--- Records ---
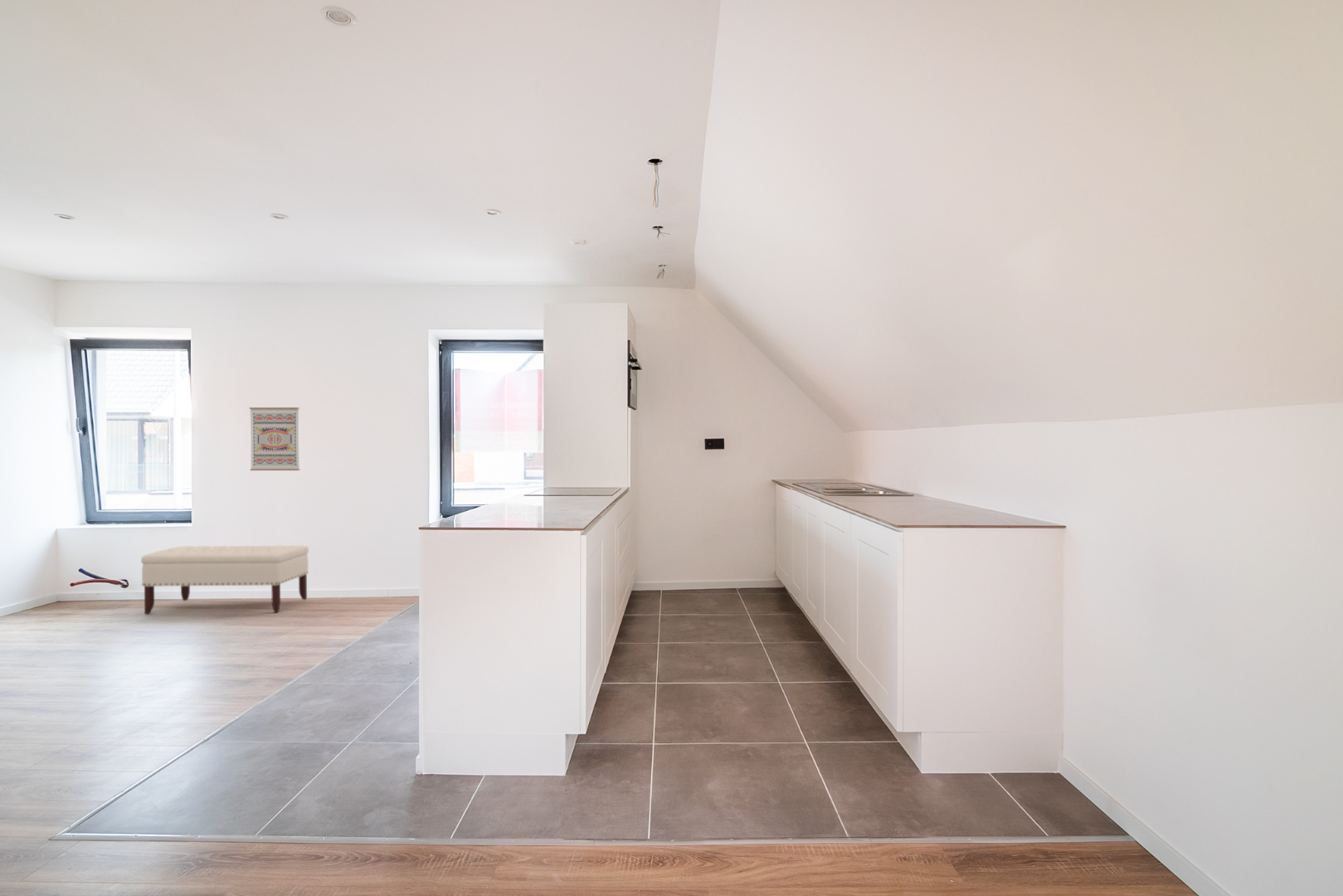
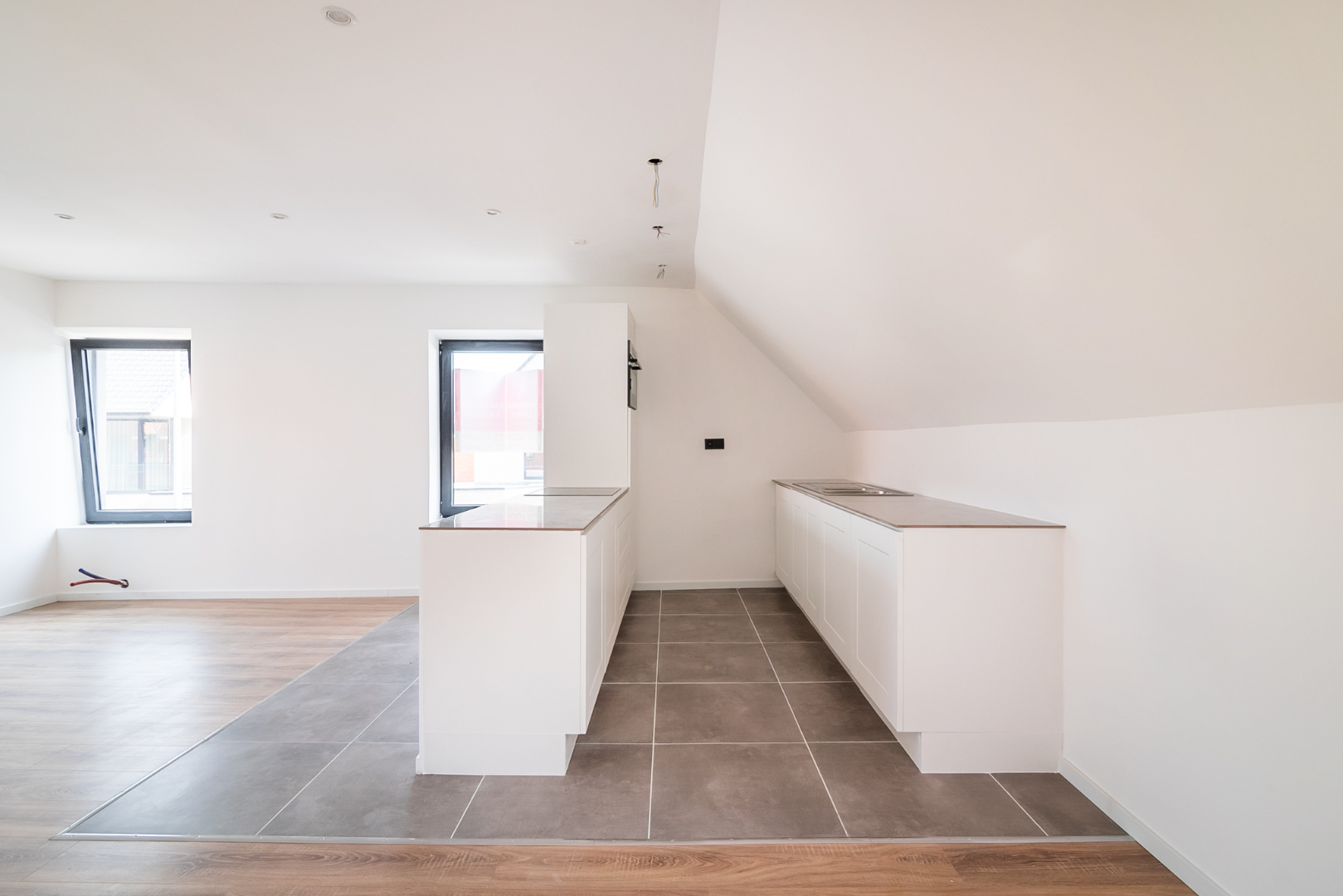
- bench [140,545,309,615]
- wall art [249,407,301,471]
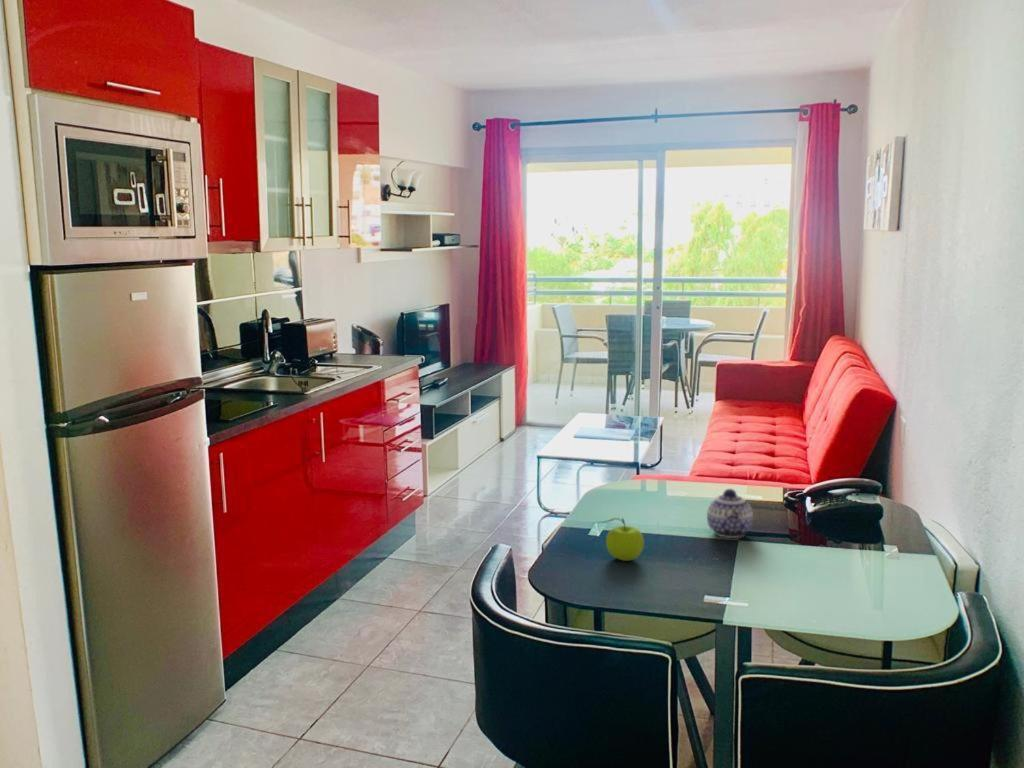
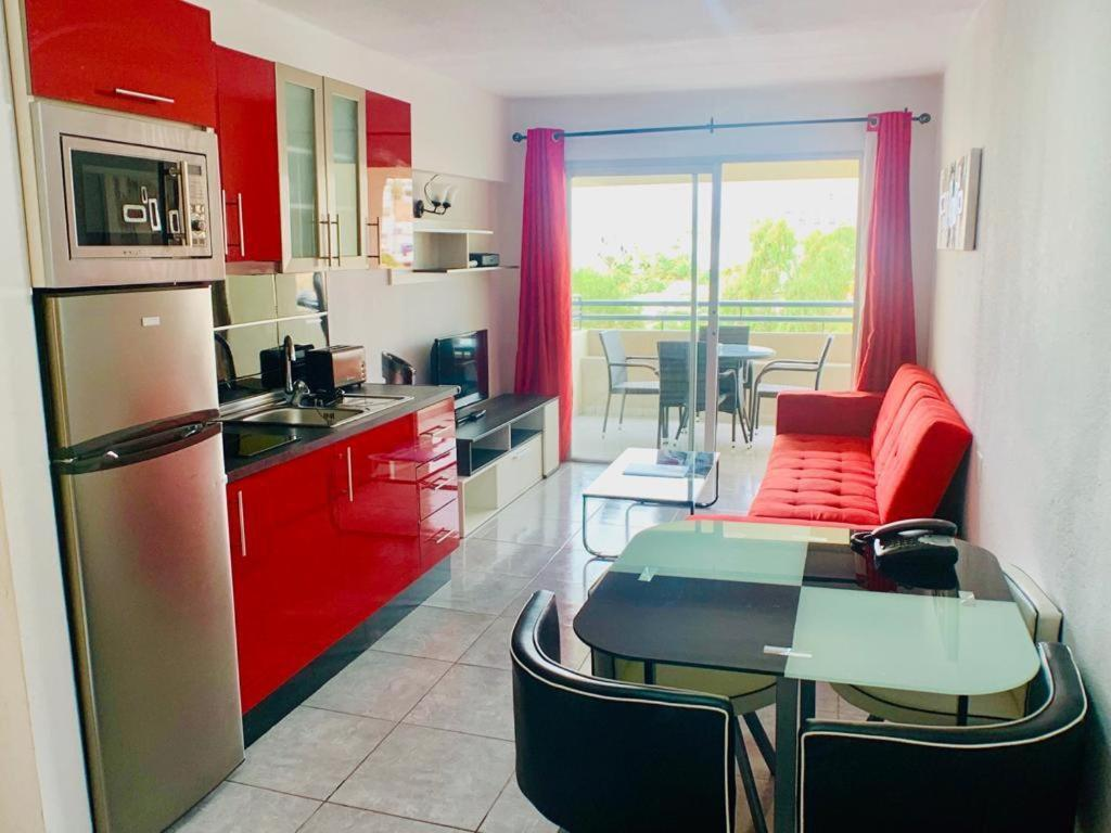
- fruit [591,517,645,562]
- teapot [706,488,754,539]
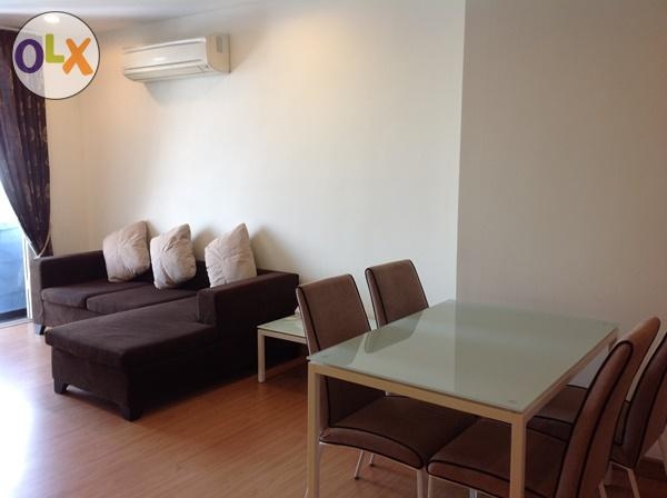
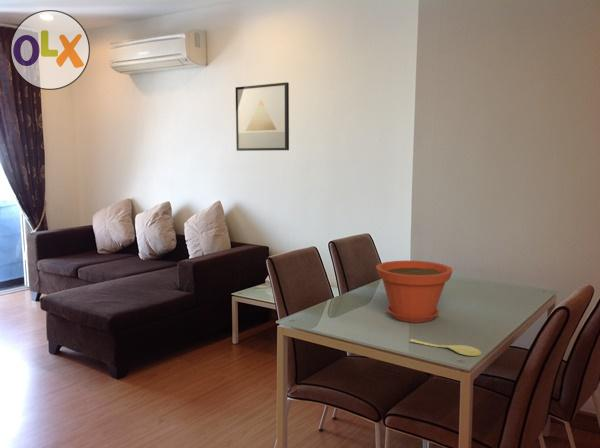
+ wall art [235,82,290,152]
+ spoon [409,338,482,357]
+ plant pot [375,260,454,324]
---
* [Exercise goal]:
For this exercise, gather every line of the data that contains the word "wall".

* [Response to the task]:
- wall art [249,407,301,471]
+ wall art [235,82,290,152]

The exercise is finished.